October 31, 2025 by Deborah Bloomfield

If you’re trying to find a date, you want to look your best, right? Snazzy outfit, slick hair, makeup on point – whatever it takes to get the best choice of partner in the Grand Annual Orgy. Sound familiar? Well, it would if you were a toad.

“Asian Common Toads (Duttaphrynus melanostictus) [are] an explosive breeder in which males quickly turn from brown to bright yellow for up to two days during mating,” explains a recent paper aiming to answer, well, why these amphibians shun their normal coloring for neons for a short 48 hours each year.

Their eventual answer? Kind of what you’d expect, honestly: “Our results show that dynamic yellow coloration displayed by males can be easily discriminated against brown female conspecifics from a toad’s point of view,” the authors write.

It may make sense intuitively, but that doesn’t mean it didn’t need proving – so to do so, the team took a two-pronged approach.

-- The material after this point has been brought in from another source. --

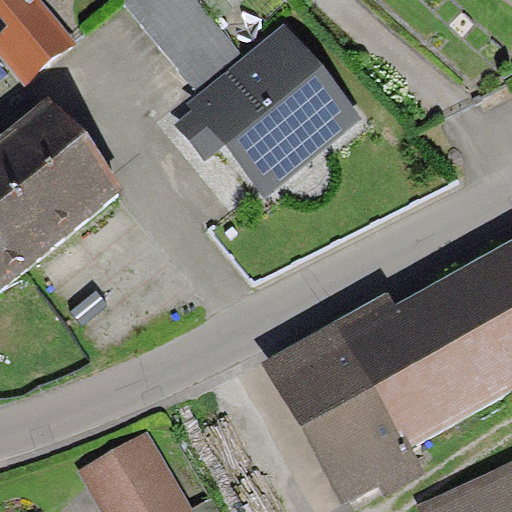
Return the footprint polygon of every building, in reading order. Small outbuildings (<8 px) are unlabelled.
[(23,0),(0,0),(0,78),(15,96),(68,53),(23,0)] [(117,0),(110,6),(187,103),(234,63),(192,9),(203,0),(117,0)] [(187,103),(178,111),(185,119),(169,132),(196,163),(210,151),(255,203),(349,123),(270,32),(234,63),(187,103)] [(33,112),(0,138),(0,297),(111,207),(33,112)] [(328,339),(398,470),(511,409),(511,252),(384,320),(380,312),(328,339)] [(376,511),(411,494),(398,470),(328,339),(251,380),(321,511),(358,511),(369,506),(372,511),(376,511)] [(70,473),(92,511),(207,511),(201,501),(185,510),(141,433),(70,473)] [(511,511),(511,476),(425,511),(511,511)]
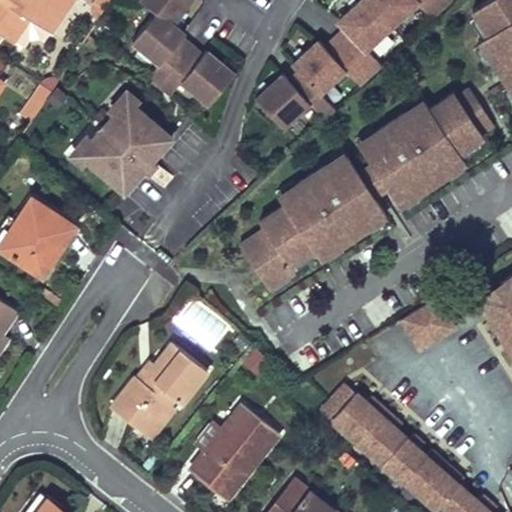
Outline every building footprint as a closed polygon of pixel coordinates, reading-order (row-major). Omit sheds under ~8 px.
[(71,0),(0,0),(0,33),(21,47),(25,41),(41,36),(45,39),(71,0)] [(140,0),(139,2),(153,13),(131,42),(158,63),(145,80),(168,98),(180,83),(209,105),(232,74),(204,52),(201,56),(179,40),(183,35),(170,25),(188,0),(196,0),(197,0),(196,0),(140,0)] [(358,0),(338,20),(345,27),(324,46),(318,39),(291,63),(298,70),(289,79),(282,72),(256,96),(282,125),(308,101),(324,119),(335,108),(319,91),(344,68),(360,85),(382,65),(366,47),(415,1),(431,18),(451,0),(358,0)] [(511,0),(496,0),(472,16),(488,40),(476,48),(511,102),(511,0)] [(84,30),(89,34),(108,4),(103,1),(84,30)] [(368,167),(357,174),(344,155),(276,199),(282,208),(257,224),(260,230),(236,246),(268,296),(293,280),(290,275),(315,258),(321,267),(389,223),(376,203),(387,196),(399,216),(467,172),(461,162),(487,146),(484,141),(497,133),(468,89),(455,97),(453,95),(428,112),(423,104),(355,148),(368,167)] [(152,158),(172,135),(127,97),(79,153),(123,191),(143,168),(152,158)] [(152,158),(143,168),(154,178),(163,167),(152,158)] [(0,224),(0,247),(42,274),(75,223),(31,195),(15,219),(7,214),(0,224)] [(511,364),(511,279),(472,307),(511,364)] [(43,299),(57,308),(63,299),(49,290),(43,299)] [(362,308),(374,326),(394,313),(383,295),(362,308)] [(0,334),(1,333),(17,309),(0,297),(0,334)] [(456,334),(436,301),(398,323),(417,356),(456,334)] [(0,349),(8,337),(1,333),(0,334),(0,349)] [(135,374),(110,405),(142,430),(166,400),(171,394),(180,401),(207,368),(172,341),(154,363),(142,379),(137,375),(135,374)] [(254,374),(268,358),(255,346),(240,361),(254,374)] [(137,375),(142,379),(154,363),(149,359),(137,375)] [(332,418),(356,391),(346,382),(322,409),(332,418)] [(381,462),(405,435),(356,391),(332,418),(381,462)] [(166,400),(142,430),(151,437),(175,407),(166,400)] [(189,468),(226,498),(279,431),(242,402),(223,426),(204,449),(189,468)] [(195,442),(204,449),(223,426),(213,419),(195,442)] [(490,511),(405,435),(381,462),(403,482),(404,480),(440,511),(490,511)] [(337,511),(295,477),(266,511),(337,511)] [(66,511),(47,497),(34,511),(66,511)]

First, they became the toad: using a computer model and spectrometer data about the animals’ colorings, they developed a kind of toad-vision simulator that allowed them to see the world through the amphibians’ eyes.

“We suggest that dynamic sexual dichromatism in the Asian Common Toad has evolved as a visual signal that mediates swift mate recognition in time-limited, dense breeding groups,” the authors write, adding that “dynamic sexual dichromatism acts as a visual signal to enable quick mate recognition in a way that likely reduces costly male–male mismatches.” 

That’s lucky, really – because when toads get horny, they don’t have time for little things like “making sure whoever is under you is actually a female”. In fact, they barely have time for making sure it’s actually a toad, or even any kind of living thing at all: “Males amplect [mount] everything that is brown,” Doris Preininger, a researcher and herpetologist at the Vienna Zoo and co-author of the new paper, told Mongabay. “Even a beetle nut.”

And when the team created two model toads, one brown and one bright yellow, and set them down in the vicinity of some lusty toads, the proof was evident. “During model experiments, males had twice as much physical contact with brown models and clasped them 40 times more often than yellow models,” the paper reports.

But interestingly, what the yellow color doesn’t signify is any kind of fitness for breeding. To put it bluntly, the females don’t get much choice in the whole toad mating shindig – so there’s no real need for male toads to advertise how strong or healthy they are. “We compared size, weight, and body condition,” the researchers told Mongabay. “Yellow males weren’t necessarily stronger or bigger.” 

“The color just tells you it’s a male – nothing more, nothing less,” they said. “But how these hormones maintain that yellow hue for a day or two is something we still don’t fully understand.”

In other words, if you’re a male toad, temporarily turning bright yellow is just an easy way to make sure other males don’t try to mate with you.

Equally, if all your comrades are also sporting a neon hue, it makes them easier to avoid in your frantic urge to mate with anything even vaguely resembling a female toad – but, honestly, this seems less important than avoiding their advances on you. For females, the whole thing sounds terrible: males will “fight, kick, and try to displace other males” who are already mounted on a female, Vienna Zoo herpetologist and researcher Susanne Stückler told National Geographic. 

Once they get free and lay eggs, the female toads – understandably, really – dip as quickly as possible. They leave the mating area, trying to hide in holes from the hoards of males literally chasing them on the way out. “Sometimes, several males try to [simultaneously mate with] the same female, forming ‘mating balls’,” said Stückler, who is also corresponding author of the paper. “[That] can even lead to [the] female drowning.”

The good news for the females? At least this whole thing only lasts two days. 

“A day after the event you can only see the egg strings in the water,” the researchers told Mongabay. “About one week later, the tadpoles will hatch and disperse.”

Just in time for next year’s orgy.

The paper is published in the journal Ichthyology & Herpetology.